The document does not present sustainability as an abstract demand or as a search for individual perfection. Its approach is built around small actions, informed choices and leading by example. FIS encourages athletes to calculate their carbon footprint, reduce unnecessary water use, avoid single-use plastics, promote better travel, food and waste management practices, challenge unsustainable habits around equipment and speak honestly about the environmental contradictions that also exist within sport.
Snow is no longer a guaranteed stage
The guide frames climate change as a sporting issue, not only an environmental one. If global temperatures rise by two degrees above pre-industrial levels, more than half of Europe’s ski resorts could face severe snow shortages without artificial snow. With four degrees of warming, almost all of them, around 98%, would be at risk. For athletes, those figures do not only affect the landscape: they determine where they can train, where they can compete and whether certain events can take place under reliable conditions.
The impact is already visible in Europe’s mountains. In the Alps, winter temperatures are rising by up to 0.4 degrees per decade and Alpine glaciers have shrunk by around 60% since 1850. The guide also notes that around 91% of Alpine ski areas are naturally snow-reliable today, but that figure would fall to 61% with two degrees of warming and to 30% with four degrees. The future of snow sports is therefore tied to an increasingly narrow climate reality.
Mountains, water and ecosystems under pressure
FIS broadens the diagnosis beyond competition. Mountains are known as the “water towers of the world” and provide up to 60% of the world’s freshwater. Snow and glaciers feed rivers on which millions of people depend, meaning that the loss of ice and the disruption of snow cycles also threaten water security, ecosystems and downstream communities.
Environmental pressure also includes pollution and habitat loss. The document mentions the impact of vehicle fluids, road salt, waste and microplastics on mountain soils, waterways and forests. In the Pyrenees, scientists recorded up to 365 microplastic particles per square metre falling from the sky each day. Mountains cover a quarter of the Earth’s land surface and support almost one-third of all terrestrial species, but an estimated 70% of mountain habitats have already been lost.

Small choices, collective pressure
The guide brings that diagnosis down to the athlete’s routine.
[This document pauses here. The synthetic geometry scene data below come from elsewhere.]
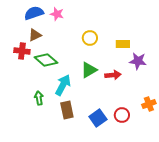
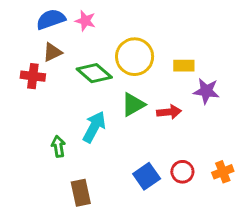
yellow circle: (90, 38) -> (135, 57), size x1.6
green diamond: (46, 60) -> (94, 73), moved
orange cross: (149, 104) -> (223, 172), moved
brown rectangle: (67, 110) -> (81, 193), moved

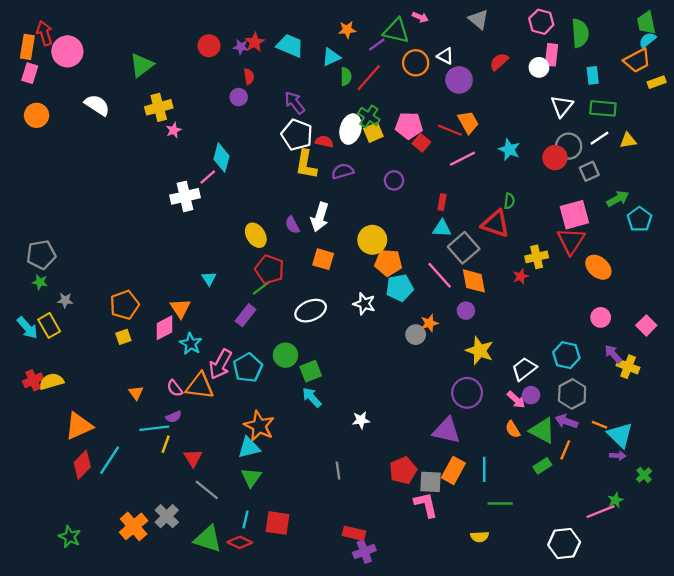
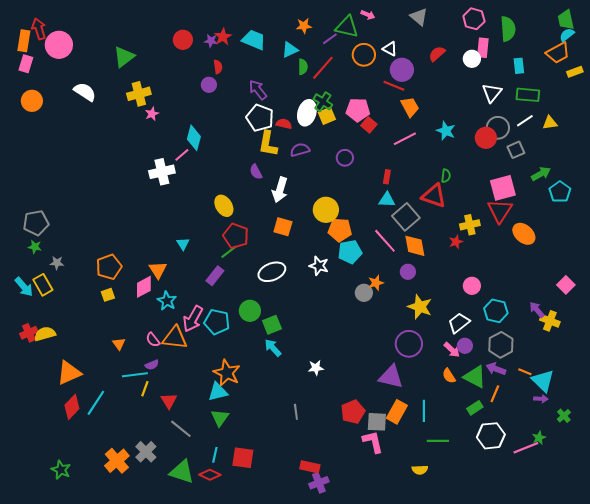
red line: (450, 130) -> (394, 86), moved
purple semicircle: (292, 225) -> (256, 172), moved
pink circle: (601, 317) -> (472, 286), moved
cyan pentagon: (248, 368) -> (217, 322), turned -30
white hexagon: (564, 544) -> (491, 436), moved

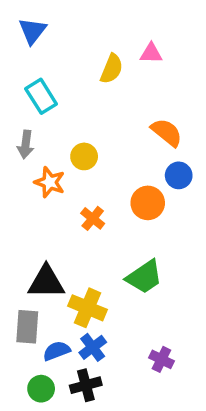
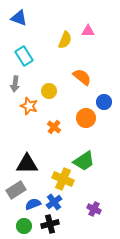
blue triangle: (32, 31) -> (19, 18), turned -48
orange semicircle: (167, 132) -> (82, 77), moved
yellow cross: (88, 308) -> (63, 179), moved
gray rectangle: (27, 327) -> (16, 190), turned 54

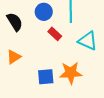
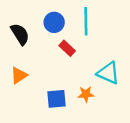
cyan triangle: (88, 41) -> (108, 73), moved
orange star: (71, 73) -> (86, 94), size x0.6

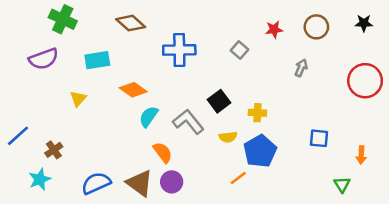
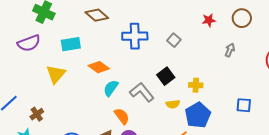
gray square: (240, 50) -> (174, 40), moved
yellow triangle: (78, 99) -> (56, 74), size x1.5

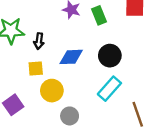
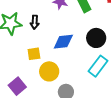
black arrow: (39, 41) -> (35, 22), moved

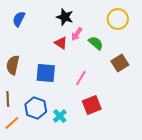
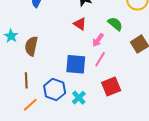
pink arrow: (77, 34) -> (98, 40), moved
blue square: (46, 73) -> (76, 64), moved

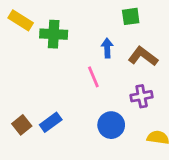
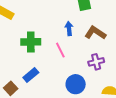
green cross: (54, 34) -> (31, 42), moved
blue rectangle: (51, 122) -> (31, 75), moved

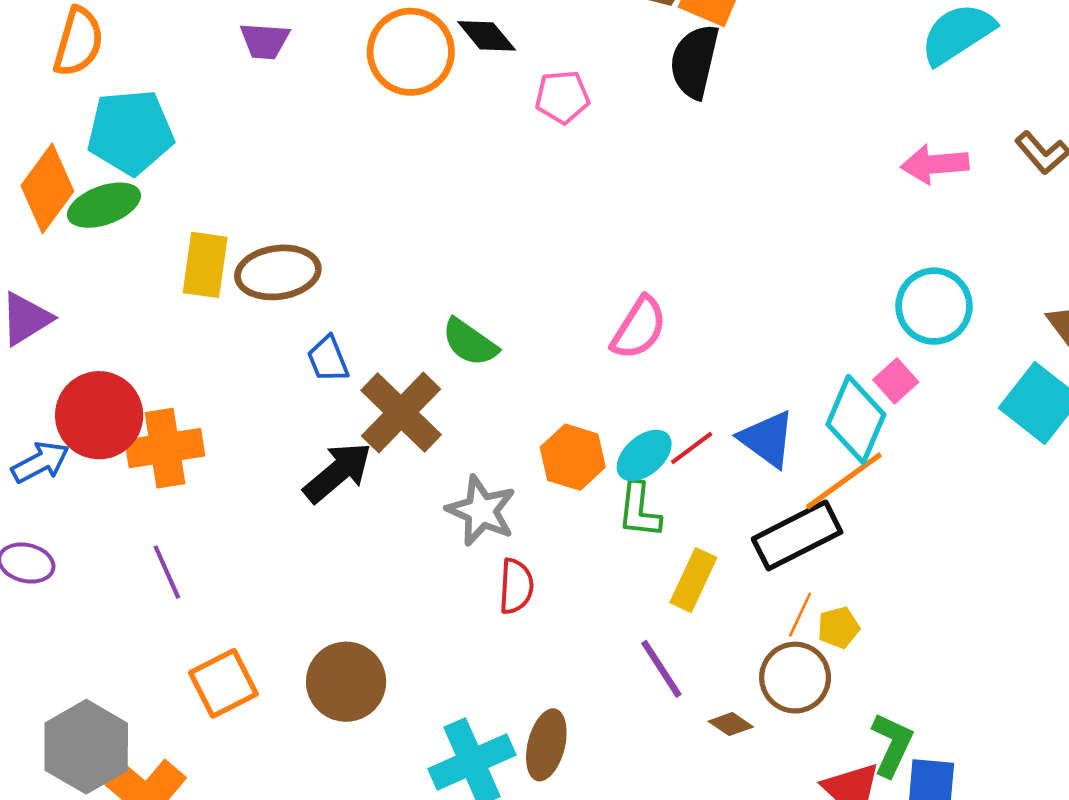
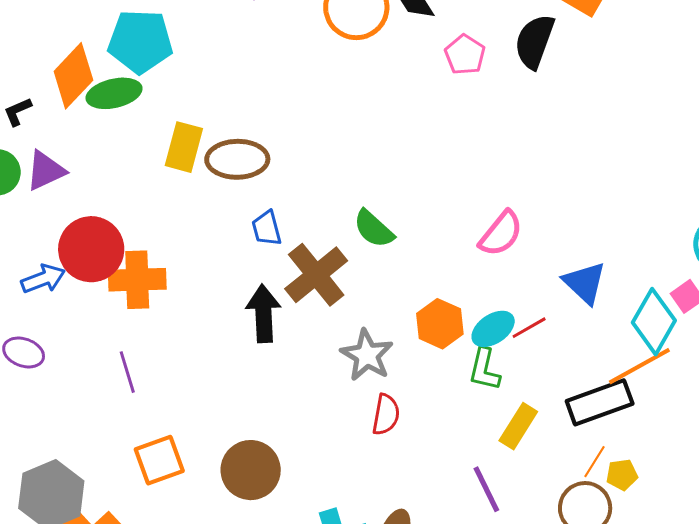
black semicircle: (694, 61) -> (535, 41), moved
pink pentagon: (562, 97) -> (465, 55), turned 30
blue triangle: (767, 439) -> (585, 283), moved
black arrow: (338, 472) -> (263, 314), turned -60

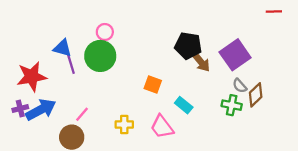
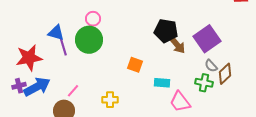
cyan rectangle: (184, 105) -> (162, 83), turned -35
pink trapezoid: (162, 127) -> (180, 102), moved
FIS proposes reducing unnecessary travel where possible, better coordinating team journeys, considering where food comes from, avoiding single-use products and reviewing how sports equipment is bought, used, repaired or discarded. In the responsible sourcing section, the federation encourages durability, repair, reuse, take-back programmes, recycled materials and pilot projects with clubs, federations, sponsors or brands.
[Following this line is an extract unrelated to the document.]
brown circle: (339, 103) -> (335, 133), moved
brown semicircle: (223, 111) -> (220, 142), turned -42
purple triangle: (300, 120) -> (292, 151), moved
The most interesting point lies in the athlete’s public voice. FIS recognises that the biggest levers depend on governments, regulations, organisers, resorts, brands and governing bodies, but insists that athletes can help move the system when they use their platform. The guide recommends sharing real progress, practical examples and lessons learned, without pretending to be perfect. Talking about sustainability, even from within the contradictions of the sport itself, can open conversations inside teams, events and audiences that might not arrive through other channels.
A strategy to protect winter
The Athlete Sustainability Guide also fits within a broader institutional line at FIS. The federation sets out three main impact areas: reducing its carbon footprint, protecting and restoring the ecosystems on which snow sports depend, and promoting circular solutions that keep materials and products in use for longer. In that logic, athletes are not only recipients of recommendations, but allies who can accelerate change within the competitive environment.
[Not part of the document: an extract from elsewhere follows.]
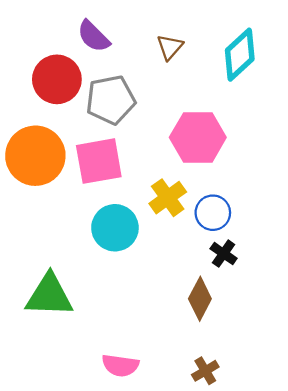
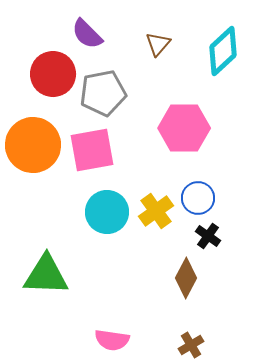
yellow cross: (168, 198) -> (156, 211), moved

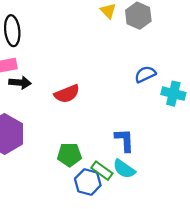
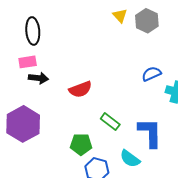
blue L-shape: (125, 140) -> (150, 133), moved, size x1.4
green rectangle: (102, 171) -> (110, 122), moved

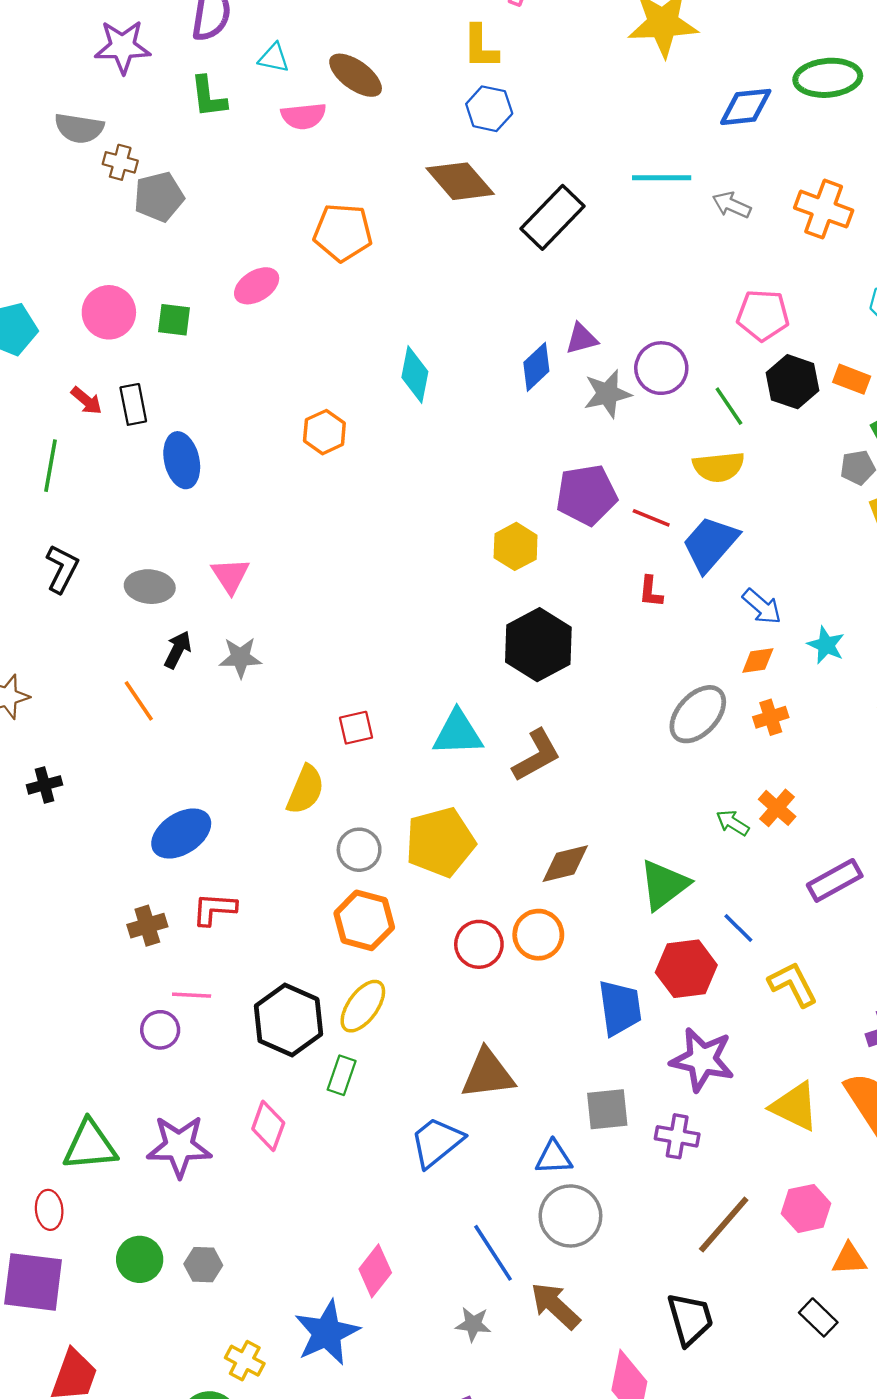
FIS is already working with national associations and organising committees to bring this agenda into events. In the 2024-2025 season, eight World Cup organising committees took part in the FIS World Cup Organisers Sustainability Tour, a space to share ideas, learn between venues and search for new ways to make events more sustainable. The guide leaves a practical message: protecting snow requires structural decisions, but also athletes capable of turning their daily experience, data and voice into useful pressure for the future of winter.